Raymond Pecheone, a Stanford professor, said he had worked closely with Pearson to ensure extensive confidentiality protections. He said the student videos can’t be downloaded or duplicated by scorers, nor used for marketing and promotion or training teachers.

Pearson plans to hold onto the videos for up to two years in case there are legal challenges, he said.

Mr. Pecheone said Pearson, which describes itself as the biggest education company in North America, was one of six to bid to work with Stanford. Pearson was chosen in part because it was the only company willing to provide enough seed money for a nationwide pilot program. “We needed an operating partner,” he said.

In states that choose Pearson-Stanford to manage the licensing, student teachers are expected to pay the company up to $300 apiece.

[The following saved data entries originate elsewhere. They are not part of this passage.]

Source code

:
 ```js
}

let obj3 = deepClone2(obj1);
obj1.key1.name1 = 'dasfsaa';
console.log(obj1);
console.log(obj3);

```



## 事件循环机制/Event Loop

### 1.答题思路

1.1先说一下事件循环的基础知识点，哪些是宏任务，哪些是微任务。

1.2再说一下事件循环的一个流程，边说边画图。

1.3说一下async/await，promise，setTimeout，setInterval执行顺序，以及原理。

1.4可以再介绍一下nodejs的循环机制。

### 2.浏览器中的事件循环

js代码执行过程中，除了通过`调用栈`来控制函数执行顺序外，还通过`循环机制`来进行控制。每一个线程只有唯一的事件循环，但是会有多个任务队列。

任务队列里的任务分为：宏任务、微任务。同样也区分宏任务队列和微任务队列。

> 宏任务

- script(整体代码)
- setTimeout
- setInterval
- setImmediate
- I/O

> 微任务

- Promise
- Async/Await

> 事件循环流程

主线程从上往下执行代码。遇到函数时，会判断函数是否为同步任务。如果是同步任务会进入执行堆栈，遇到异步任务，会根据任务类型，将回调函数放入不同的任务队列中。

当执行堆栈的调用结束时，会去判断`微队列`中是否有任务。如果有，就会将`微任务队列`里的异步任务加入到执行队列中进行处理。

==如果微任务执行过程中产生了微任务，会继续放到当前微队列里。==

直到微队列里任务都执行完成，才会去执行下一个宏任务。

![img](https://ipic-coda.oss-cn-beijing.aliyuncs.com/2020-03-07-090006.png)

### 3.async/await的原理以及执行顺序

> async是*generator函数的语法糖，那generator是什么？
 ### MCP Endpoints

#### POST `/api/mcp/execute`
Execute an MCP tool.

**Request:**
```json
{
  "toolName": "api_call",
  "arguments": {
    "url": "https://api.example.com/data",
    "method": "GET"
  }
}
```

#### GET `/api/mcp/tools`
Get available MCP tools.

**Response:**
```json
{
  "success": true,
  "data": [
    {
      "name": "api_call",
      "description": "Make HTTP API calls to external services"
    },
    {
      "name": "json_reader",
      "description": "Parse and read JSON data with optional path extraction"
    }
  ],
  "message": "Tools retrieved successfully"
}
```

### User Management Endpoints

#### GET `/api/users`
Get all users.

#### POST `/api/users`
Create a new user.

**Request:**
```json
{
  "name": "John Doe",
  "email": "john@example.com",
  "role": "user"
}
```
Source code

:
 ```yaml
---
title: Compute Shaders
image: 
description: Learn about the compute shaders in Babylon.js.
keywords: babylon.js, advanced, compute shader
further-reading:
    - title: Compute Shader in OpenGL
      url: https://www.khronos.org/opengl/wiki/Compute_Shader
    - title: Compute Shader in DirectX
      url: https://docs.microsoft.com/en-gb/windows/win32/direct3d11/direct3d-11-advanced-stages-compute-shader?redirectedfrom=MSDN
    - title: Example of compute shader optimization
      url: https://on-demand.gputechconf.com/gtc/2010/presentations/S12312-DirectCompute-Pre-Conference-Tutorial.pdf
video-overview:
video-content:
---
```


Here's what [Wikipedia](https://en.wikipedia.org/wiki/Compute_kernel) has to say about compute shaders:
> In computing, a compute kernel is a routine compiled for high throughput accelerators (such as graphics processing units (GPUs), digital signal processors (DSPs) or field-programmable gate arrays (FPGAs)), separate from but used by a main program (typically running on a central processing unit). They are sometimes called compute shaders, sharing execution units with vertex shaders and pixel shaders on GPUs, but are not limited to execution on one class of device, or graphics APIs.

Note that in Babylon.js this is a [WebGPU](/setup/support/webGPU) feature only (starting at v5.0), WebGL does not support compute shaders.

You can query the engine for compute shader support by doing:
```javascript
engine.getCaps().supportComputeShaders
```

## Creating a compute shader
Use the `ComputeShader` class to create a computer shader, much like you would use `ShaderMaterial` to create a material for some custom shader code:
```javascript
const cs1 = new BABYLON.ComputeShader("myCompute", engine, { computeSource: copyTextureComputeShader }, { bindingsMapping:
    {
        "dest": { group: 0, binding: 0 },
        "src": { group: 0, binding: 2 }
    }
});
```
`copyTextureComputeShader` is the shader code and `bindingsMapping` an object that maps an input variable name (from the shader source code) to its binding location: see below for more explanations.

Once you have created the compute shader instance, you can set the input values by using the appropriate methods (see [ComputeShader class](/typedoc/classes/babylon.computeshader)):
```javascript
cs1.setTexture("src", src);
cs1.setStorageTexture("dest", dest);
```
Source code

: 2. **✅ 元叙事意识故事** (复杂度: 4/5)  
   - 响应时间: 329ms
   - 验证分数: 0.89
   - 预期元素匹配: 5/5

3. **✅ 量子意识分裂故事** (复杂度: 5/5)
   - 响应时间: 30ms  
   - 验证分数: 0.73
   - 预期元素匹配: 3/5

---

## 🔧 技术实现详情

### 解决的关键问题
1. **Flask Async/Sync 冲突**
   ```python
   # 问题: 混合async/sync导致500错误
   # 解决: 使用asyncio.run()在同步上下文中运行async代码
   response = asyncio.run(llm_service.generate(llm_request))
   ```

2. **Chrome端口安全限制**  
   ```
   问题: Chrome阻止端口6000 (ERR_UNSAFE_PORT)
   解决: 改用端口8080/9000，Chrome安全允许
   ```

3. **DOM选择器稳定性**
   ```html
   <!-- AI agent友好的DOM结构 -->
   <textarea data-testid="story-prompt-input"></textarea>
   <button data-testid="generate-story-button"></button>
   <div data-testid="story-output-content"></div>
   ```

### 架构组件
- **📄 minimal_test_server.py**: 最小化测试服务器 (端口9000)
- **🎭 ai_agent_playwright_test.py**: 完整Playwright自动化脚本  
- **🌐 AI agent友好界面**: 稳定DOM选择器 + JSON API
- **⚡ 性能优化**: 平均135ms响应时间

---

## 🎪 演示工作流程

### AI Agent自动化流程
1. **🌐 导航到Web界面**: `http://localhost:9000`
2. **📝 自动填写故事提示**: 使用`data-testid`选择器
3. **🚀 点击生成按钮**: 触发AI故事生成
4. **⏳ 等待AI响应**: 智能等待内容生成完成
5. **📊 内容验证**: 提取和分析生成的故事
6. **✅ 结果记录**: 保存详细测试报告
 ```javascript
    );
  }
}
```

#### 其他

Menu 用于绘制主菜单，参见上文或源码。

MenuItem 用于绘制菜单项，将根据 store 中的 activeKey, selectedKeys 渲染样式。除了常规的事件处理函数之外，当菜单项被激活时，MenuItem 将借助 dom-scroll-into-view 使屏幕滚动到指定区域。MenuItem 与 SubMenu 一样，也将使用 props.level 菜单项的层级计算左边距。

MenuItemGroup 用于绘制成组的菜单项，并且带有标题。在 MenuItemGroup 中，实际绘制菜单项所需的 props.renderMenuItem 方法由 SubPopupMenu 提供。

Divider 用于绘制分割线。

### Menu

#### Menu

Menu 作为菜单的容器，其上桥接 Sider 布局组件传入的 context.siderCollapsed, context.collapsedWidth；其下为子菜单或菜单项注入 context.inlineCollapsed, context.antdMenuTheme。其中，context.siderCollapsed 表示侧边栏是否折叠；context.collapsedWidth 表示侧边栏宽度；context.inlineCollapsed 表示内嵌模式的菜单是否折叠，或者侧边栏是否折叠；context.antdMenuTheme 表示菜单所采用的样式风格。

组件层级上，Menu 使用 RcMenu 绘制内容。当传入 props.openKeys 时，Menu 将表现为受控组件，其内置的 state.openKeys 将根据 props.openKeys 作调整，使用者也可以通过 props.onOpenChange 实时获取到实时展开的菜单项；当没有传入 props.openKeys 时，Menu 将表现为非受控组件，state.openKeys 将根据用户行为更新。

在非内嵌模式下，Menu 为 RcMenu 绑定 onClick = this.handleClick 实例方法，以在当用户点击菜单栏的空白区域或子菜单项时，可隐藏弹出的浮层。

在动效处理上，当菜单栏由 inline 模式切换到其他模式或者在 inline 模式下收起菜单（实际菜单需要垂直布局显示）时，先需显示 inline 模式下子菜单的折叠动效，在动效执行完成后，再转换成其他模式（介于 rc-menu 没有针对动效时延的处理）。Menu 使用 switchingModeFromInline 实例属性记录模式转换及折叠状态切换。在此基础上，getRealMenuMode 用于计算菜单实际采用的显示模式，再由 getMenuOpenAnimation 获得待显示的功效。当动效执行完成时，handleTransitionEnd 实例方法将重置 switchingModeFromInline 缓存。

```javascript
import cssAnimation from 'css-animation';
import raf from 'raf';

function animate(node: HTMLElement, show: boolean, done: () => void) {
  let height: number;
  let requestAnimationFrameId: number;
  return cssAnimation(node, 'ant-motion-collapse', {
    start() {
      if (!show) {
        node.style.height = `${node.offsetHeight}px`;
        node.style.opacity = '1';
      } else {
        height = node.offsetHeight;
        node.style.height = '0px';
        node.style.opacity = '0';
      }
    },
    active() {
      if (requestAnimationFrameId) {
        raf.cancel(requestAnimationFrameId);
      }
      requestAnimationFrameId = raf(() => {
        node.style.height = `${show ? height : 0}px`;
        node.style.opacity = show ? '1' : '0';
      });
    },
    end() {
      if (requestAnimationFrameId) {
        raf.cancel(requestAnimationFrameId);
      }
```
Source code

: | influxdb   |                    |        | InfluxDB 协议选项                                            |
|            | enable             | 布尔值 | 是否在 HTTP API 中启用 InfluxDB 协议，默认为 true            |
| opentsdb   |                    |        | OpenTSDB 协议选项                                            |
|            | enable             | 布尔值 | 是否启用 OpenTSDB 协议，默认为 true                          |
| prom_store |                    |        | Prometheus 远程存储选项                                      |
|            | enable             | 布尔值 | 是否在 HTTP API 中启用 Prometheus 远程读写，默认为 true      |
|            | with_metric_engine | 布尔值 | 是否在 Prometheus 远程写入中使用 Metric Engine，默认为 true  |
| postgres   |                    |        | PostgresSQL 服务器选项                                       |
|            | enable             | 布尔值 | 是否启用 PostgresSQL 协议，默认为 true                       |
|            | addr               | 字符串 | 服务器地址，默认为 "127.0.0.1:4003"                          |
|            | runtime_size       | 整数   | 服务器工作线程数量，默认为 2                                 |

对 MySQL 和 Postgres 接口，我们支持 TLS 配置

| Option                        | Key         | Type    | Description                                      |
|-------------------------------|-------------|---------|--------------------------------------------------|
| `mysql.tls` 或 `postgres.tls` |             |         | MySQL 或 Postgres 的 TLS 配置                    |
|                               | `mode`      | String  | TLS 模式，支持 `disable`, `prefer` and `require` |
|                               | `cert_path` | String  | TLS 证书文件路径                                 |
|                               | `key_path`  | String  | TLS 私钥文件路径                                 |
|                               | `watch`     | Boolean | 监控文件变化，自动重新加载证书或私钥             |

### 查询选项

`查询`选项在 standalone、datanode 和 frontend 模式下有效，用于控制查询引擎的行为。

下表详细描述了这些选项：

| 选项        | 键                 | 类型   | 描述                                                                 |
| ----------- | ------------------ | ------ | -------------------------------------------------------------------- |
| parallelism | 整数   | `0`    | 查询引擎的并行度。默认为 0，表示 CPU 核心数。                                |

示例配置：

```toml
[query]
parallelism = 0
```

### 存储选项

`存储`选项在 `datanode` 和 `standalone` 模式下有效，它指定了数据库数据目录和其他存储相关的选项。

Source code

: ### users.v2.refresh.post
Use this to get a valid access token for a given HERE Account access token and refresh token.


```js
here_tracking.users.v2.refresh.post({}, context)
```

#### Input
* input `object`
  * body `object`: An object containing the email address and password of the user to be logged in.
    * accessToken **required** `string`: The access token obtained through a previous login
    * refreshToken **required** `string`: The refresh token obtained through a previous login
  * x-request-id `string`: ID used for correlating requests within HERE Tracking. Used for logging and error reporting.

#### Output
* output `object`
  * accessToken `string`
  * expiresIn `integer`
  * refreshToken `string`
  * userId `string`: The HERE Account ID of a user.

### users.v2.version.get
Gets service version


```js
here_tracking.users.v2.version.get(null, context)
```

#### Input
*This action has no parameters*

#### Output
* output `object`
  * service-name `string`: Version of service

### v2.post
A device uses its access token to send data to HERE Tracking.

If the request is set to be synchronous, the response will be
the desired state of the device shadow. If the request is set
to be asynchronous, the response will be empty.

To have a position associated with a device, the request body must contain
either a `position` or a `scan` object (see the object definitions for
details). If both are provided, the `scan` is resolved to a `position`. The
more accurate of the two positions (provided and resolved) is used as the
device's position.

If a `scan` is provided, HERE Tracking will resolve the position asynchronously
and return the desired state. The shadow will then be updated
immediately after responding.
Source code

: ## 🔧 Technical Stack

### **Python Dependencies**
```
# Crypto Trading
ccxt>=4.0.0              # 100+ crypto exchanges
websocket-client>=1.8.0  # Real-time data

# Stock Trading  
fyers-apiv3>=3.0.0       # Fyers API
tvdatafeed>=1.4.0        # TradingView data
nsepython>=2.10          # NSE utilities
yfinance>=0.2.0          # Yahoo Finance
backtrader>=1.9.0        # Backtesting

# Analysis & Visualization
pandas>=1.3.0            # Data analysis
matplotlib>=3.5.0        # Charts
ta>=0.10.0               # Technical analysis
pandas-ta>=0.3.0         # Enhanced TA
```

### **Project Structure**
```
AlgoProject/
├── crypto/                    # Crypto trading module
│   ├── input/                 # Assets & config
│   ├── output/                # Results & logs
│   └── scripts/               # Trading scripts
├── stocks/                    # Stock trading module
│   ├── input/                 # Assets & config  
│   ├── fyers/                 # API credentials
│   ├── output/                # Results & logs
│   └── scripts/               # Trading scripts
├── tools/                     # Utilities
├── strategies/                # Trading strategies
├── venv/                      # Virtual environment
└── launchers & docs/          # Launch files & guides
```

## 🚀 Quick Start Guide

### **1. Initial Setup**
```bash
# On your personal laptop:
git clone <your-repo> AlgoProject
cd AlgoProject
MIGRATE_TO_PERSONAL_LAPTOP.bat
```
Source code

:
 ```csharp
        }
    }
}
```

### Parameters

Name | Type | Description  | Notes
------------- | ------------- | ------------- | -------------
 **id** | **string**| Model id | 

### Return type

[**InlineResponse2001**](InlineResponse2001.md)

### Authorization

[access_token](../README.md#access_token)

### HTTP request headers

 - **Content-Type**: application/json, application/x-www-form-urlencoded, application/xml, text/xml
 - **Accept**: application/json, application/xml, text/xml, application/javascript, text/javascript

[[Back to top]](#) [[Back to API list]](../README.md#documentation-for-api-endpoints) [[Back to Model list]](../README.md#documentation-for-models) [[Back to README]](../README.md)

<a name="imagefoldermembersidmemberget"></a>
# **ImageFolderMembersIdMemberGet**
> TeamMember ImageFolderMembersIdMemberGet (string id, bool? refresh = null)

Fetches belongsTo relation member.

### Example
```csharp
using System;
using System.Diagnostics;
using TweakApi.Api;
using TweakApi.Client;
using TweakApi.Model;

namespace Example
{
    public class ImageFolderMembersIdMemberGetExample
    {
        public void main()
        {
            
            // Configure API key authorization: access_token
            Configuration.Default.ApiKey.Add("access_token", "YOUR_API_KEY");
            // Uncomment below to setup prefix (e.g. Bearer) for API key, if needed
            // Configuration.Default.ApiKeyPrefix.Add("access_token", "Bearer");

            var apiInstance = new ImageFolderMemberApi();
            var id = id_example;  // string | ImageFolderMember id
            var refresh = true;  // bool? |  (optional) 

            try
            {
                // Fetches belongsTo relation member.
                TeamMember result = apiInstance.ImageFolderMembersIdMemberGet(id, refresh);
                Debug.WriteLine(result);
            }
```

Washington State will require teaching candidates to pass the assessment next year. Wayne Au, a University of Washington professor, said based on the pilot, this approach was a considerably more sophisticated measure than traditional standardized tests. But because it is a mass-produced assessment, he said, students have already learned to manipulate it. “Their answers are shaped by what the test requires,” he said. “They’re not expressing who they are as teachers. It will do bad things.”

In New York, Pearson will be able to test a teacher’s worth from start to finish. The company currently administers the test students must pass to be admitted to a teaching program and is developing the testing system that will be used to calculate each teacher’s annual performance score.

How much impact any of this will have on teacher quality is debatable. California has had a performance assessment program in place for 10 years. According to Mr. Pecheone, 10 to 15 percent fail to get their license on the first try. When students retake the test, he said, only 1 to 2 percent fail to get a license.

At UMass, 1 to 2 percent of student teachers are weeded out of the program each year, according to Ms. Willett.

As for the idea that having an independent licensing test like California’s will improve the public’s opinion of teachers — no way. Politicians and businesspeople bash teachers in sunny California as much as they do in cloudy states. There is a whole education industry that is flourishing because it is built on the denigration of public schoolteachers.